Wagner da Silva Ribeiro tem sido, nos últimos anos, o mais aplicado intelectual sergipano, como autor de uma poesia densa, bem elaborada, poematizando as matrizes gregas, que são, para a história humana, um repertório de símbolos, a desafiar o tempo e as conquistas da civilização. Funcionário público e professor, desde os tempos de estudante que Wagner da Silva Ribeiro aventurou-se no verso, com epigramas que atraíam a atenção dos colegas, nos corredores da Faculdade de Direito de Sergipe. Filho de um poeta – José da Silva Ribeiro Filho, sobrinho de um dos maiores intelectuais de Sergipe do século XX – José Calasans, não surpreende a paixão pelas letras, seja criando, seja divulgando vates que a história cultural termina por deixá-los esquecidos.
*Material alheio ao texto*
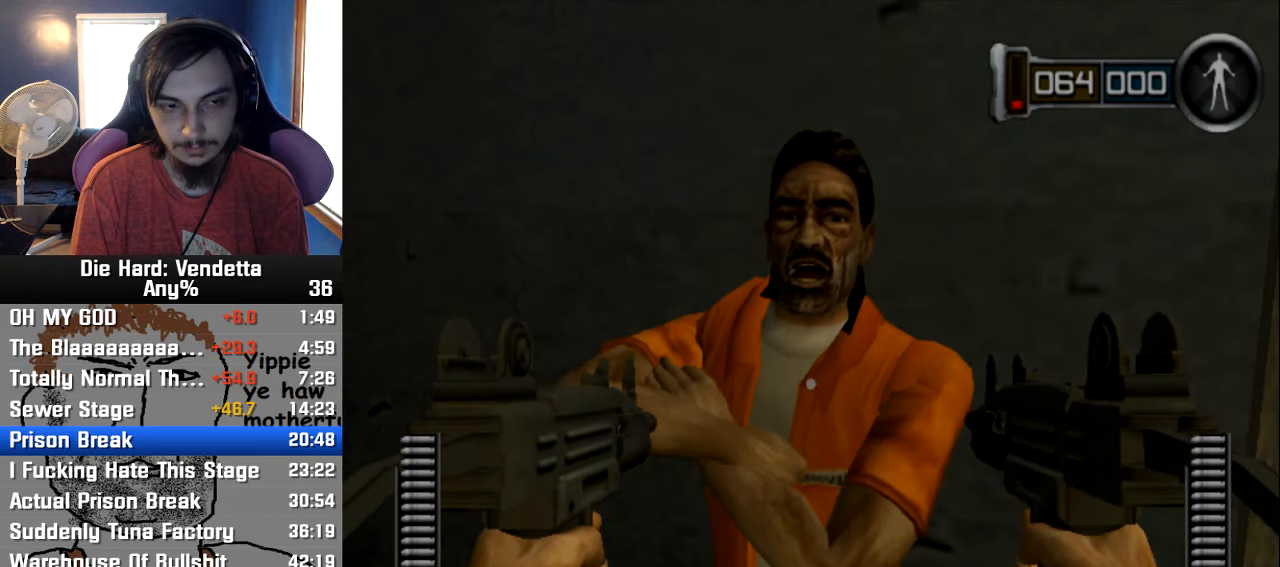
{"buttons": [], "left_stick": "center", "right_stick": "center", "events": [[67, "A", "up"], [167, "A", "down"], [267, "A", "up"], [350, "A", "down"], [450, "A", "up"]]}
Desde Cantares do Mar Egeu até Cantar do Minotauro, livros que atraíram os olhares mais acreditados da crítica local e nacional, Wagner da Silva Ribeiro vem demonstrando o domínio da linguagem poética, valendo-se de um rico vocabulário que eleva a qualidade da língua portuguesa. Em certa medida, Wagner da Silva Ribeiro tem parentesco literário com Santo Souza, o bruxo órfico, que vive encastelado na sua sala de livros da rua Rio Grande do Sul, no bairro Siqueira Campos, como a desafiar os transeuntes com seu falar macio, repleto de armadilhas. Aquele homem de peito nu, trata da condição humana em seus poemas e freqüenta o panteão dos gregos, nas confabulações eternas. Wagner da Silva Ribeiro, com Jackson da Silva Lima, tem difundido o pensamento estético sergipano, tendo Santo Souza como estrela de enorme grandeza, em torno da qual todos podem ser salpicados pela luminosidade antiga.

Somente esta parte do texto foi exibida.